Aim of the exercise
Each line of the records that holds "left" should be shown in full.

Given data
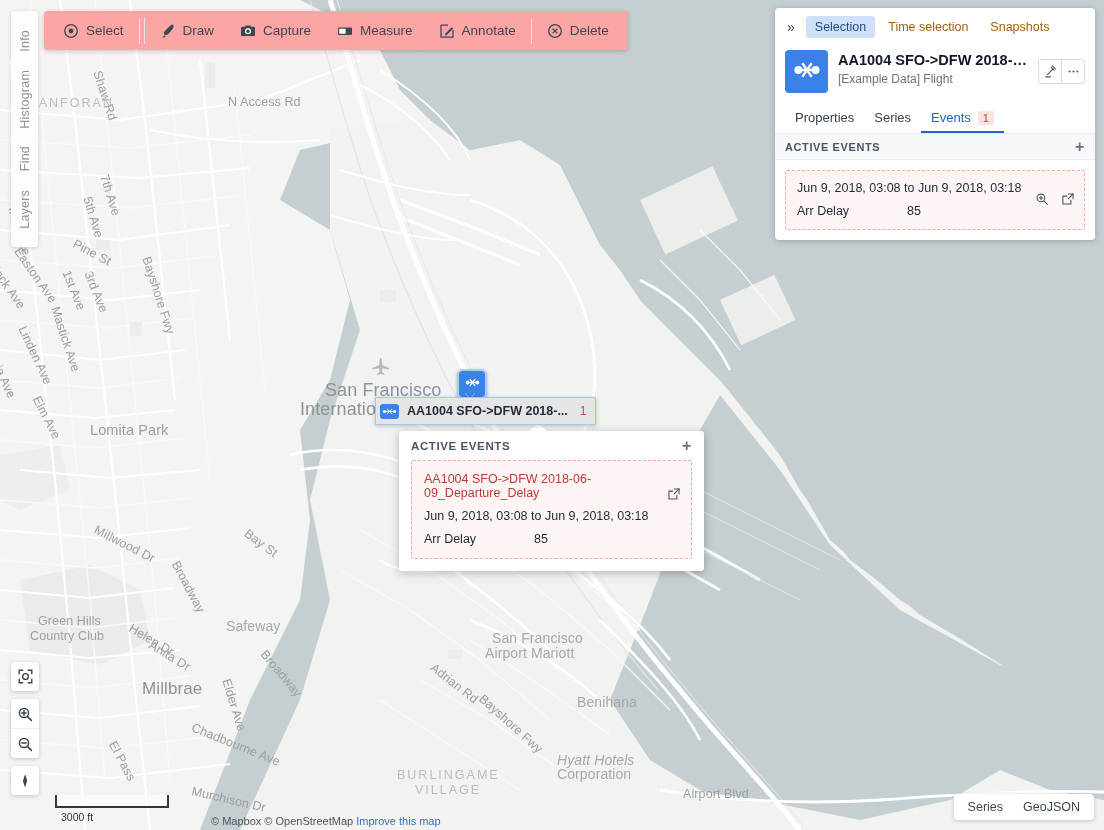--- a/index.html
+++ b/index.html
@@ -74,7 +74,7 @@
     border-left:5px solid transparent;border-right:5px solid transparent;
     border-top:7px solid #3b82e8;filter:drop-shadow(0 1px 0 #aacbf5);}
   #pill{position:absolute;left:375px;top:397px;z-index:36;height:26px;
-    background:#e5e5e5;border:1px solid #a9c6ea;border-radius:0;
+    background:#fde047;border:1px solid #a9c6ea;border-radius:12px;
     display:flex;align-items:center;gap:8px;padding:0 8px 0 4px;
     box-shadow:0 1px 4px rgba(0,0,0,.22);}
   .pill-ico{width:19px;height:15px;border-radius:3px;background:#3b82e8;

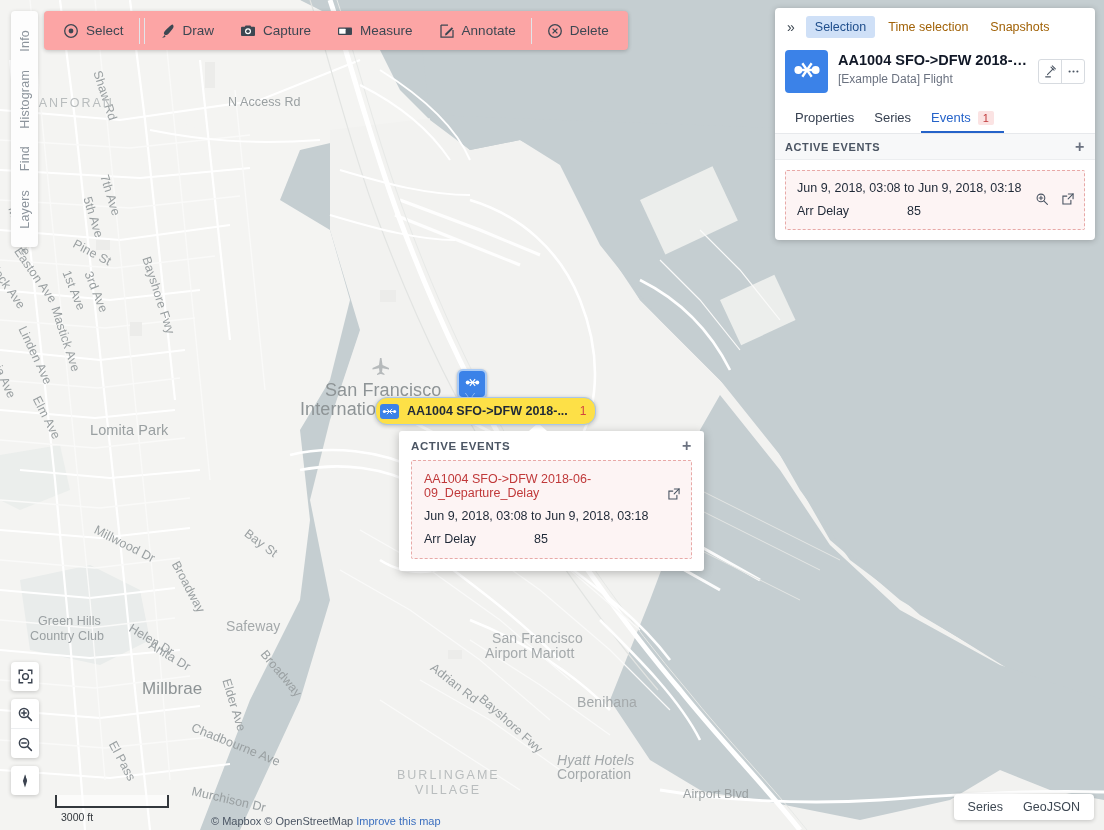--- a/index.html
+++ b/index.html
@@ -53,7 +53,7 @@
   #scalebar{position:absolute;left:55px;bottom:22px;z-index:30;
     border:2px solid #33383d;border-top:none;height:11px;width:110px;
     background:rgba(255,255,255,.6);}
-  #scalelabel{position:absolute;left:61px;bottom:7px;z-index:31;font-size:10.5px;color:#33383d;}
+  #scalelabel{position:absolute;left:61px;bottom:17px;z-index:31;font-size:10.5px;color:#33383d;}
 
   
   #attrib{position:absolute;left:211px;bottom:3px;z-index:30;font-size:11px;color:#4b5563;}

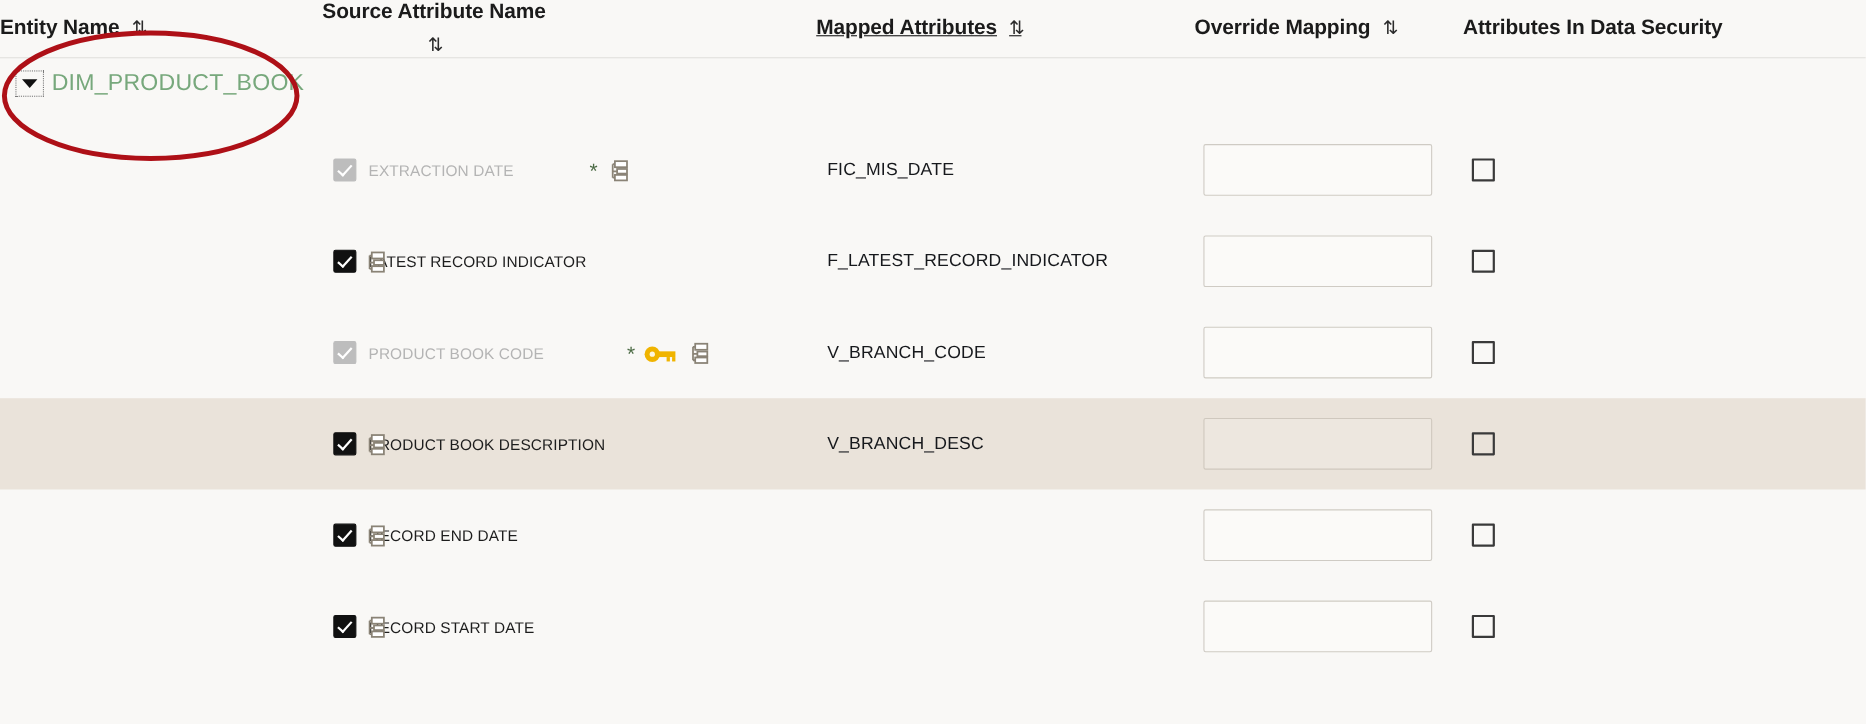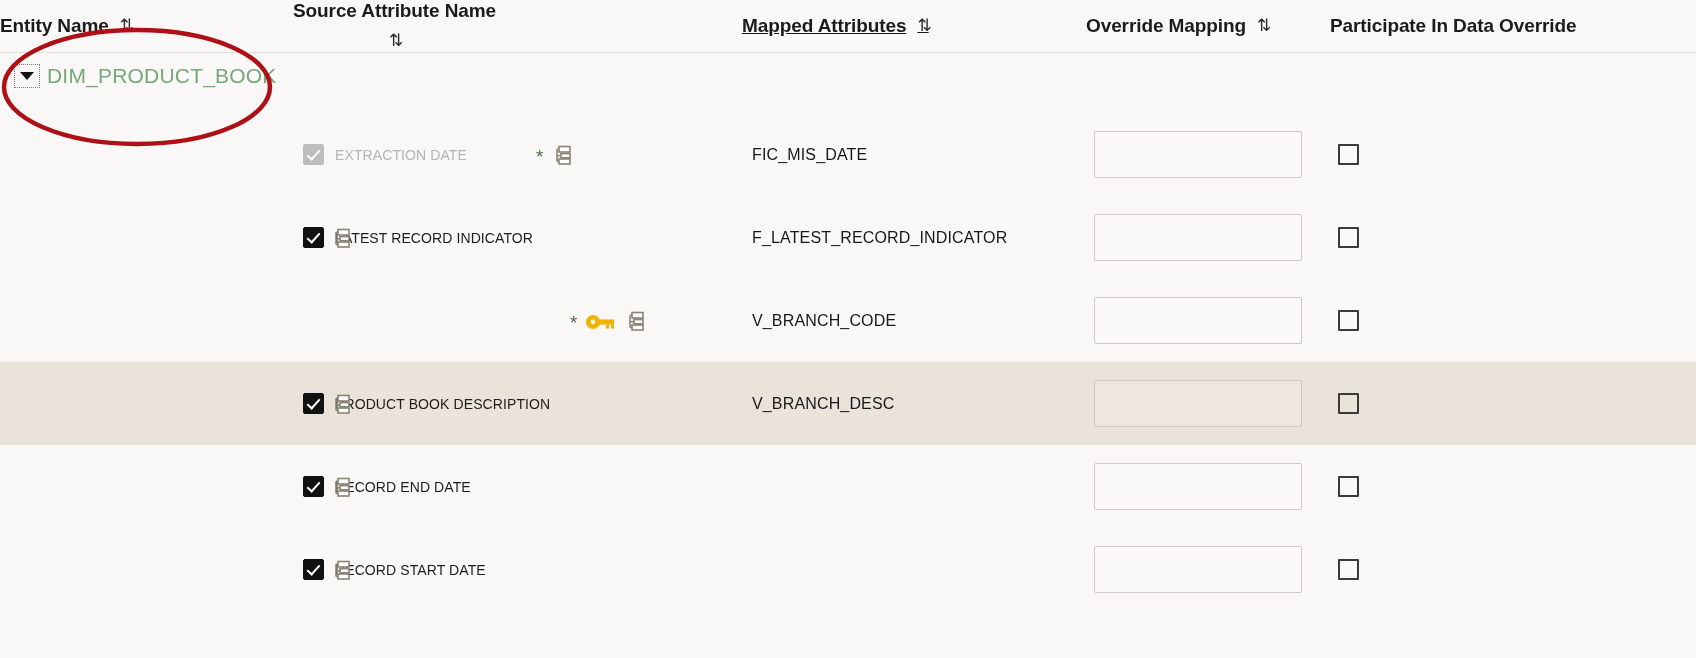--- a/index.html
+++ b/index.html
@@ -236,7 +236,7 @@
       <span class="sort-icon">⇅</span>
     </div>
     <div class="th" style="left:1330px;">
-      <span>Participate In Data Override</span>
+      <span>Attributes In Data Security</span>
     </div>
   </div>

Result
     border-left:5px solid transparent;border-right:5px solid transparent;
   #pill{position:absolute;left:375px;top:397px;z-index:36;height:26px;
   #scalebar{position:absolute;left:55px;bottom:22px;z-index:30;
-  #scalelabel{position:absolute;left:61px;bottom:7px;z-index:31;font-size:10.5px;color:#33383d;}
+  #scalelabel{position:absolute;left:61px;bottom:17px;z-index:31;font-size:10.5px;color:#33383d;}
   #attrib{position:absolute;left:211px;bottom:3px;z-index:30;font-size:11px;color:#4b5563;}
     <div class="th" style="left:1330px;">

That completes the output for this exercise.